■ Text segment ■
◆ ◆ ◆ ◆

# Clarke IG1000 generator fuel problem



## Micckkee (Feb 21, 2015)

Ive got a clarke IG1000 invertor generator.. Its done about 200 hours without any problems but a few days ago it started cutting out. Basically what ive found is when the fuel tank get about half empty (roughly level to the bottom of the carb) it shuts of and wont restart untill u fill it up again.. And so on! Its got a vacume pump and wondering if this could be the prob?


----------



## aandpdan (Oct 8, 2012)

Welcome to the forum.

It does sound like a fuel supply problem. Is this the internal fuel tank or does it have an external tank? I don't see a vacuum pump on the parts breakdown.

Make sure either tank is properly vented - loosen the gas cap when it cuts out.

◆ ◆ ◆ ◆

Continue the forum thread about the Clarke IG1000 generator cutting out, starting after its last post. The material that comes next has no connection to the generator thread.

◆ ◆ ◆ ◆

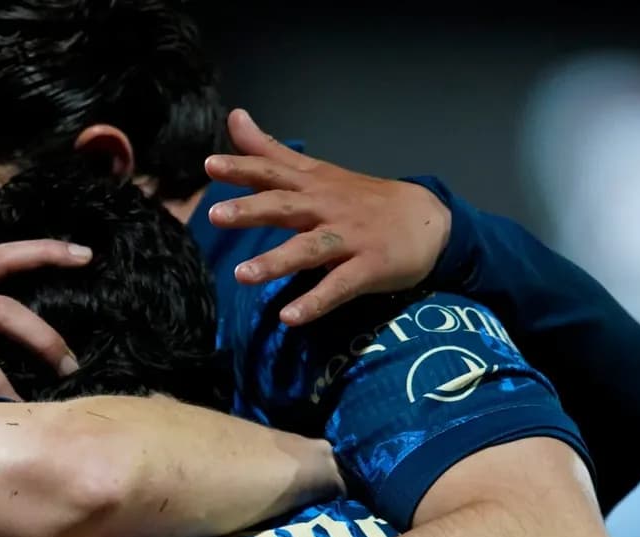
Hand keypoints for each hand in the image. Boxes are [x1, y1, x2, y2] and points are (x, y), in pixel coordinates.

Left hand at [204, 108, 451, 324]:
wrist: (429, 220)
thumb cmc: (362, 200)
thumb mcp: (316, 172)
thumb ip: (271, 151)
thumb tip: (234, 117)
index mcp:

◆ ◆ ◆ ◆

■ Response to the task ■
----------



## Micckkee (Feb 21, 2015)

Thank you..

Its an internal fuel tank, part number 78 http://www.clarkeservice.co.uk/manuals/generators/ig1000_rev7.pdf
Ive even tried it with the fuel cap off and no joy


----------



## aandpdan (Oct 8, 2012)

Interesting.

Check all the lines, if you have any cracks they'll reduce the effectiveness of the pump. After that, you'll probably end up replacing the pump unless you can rebuild it.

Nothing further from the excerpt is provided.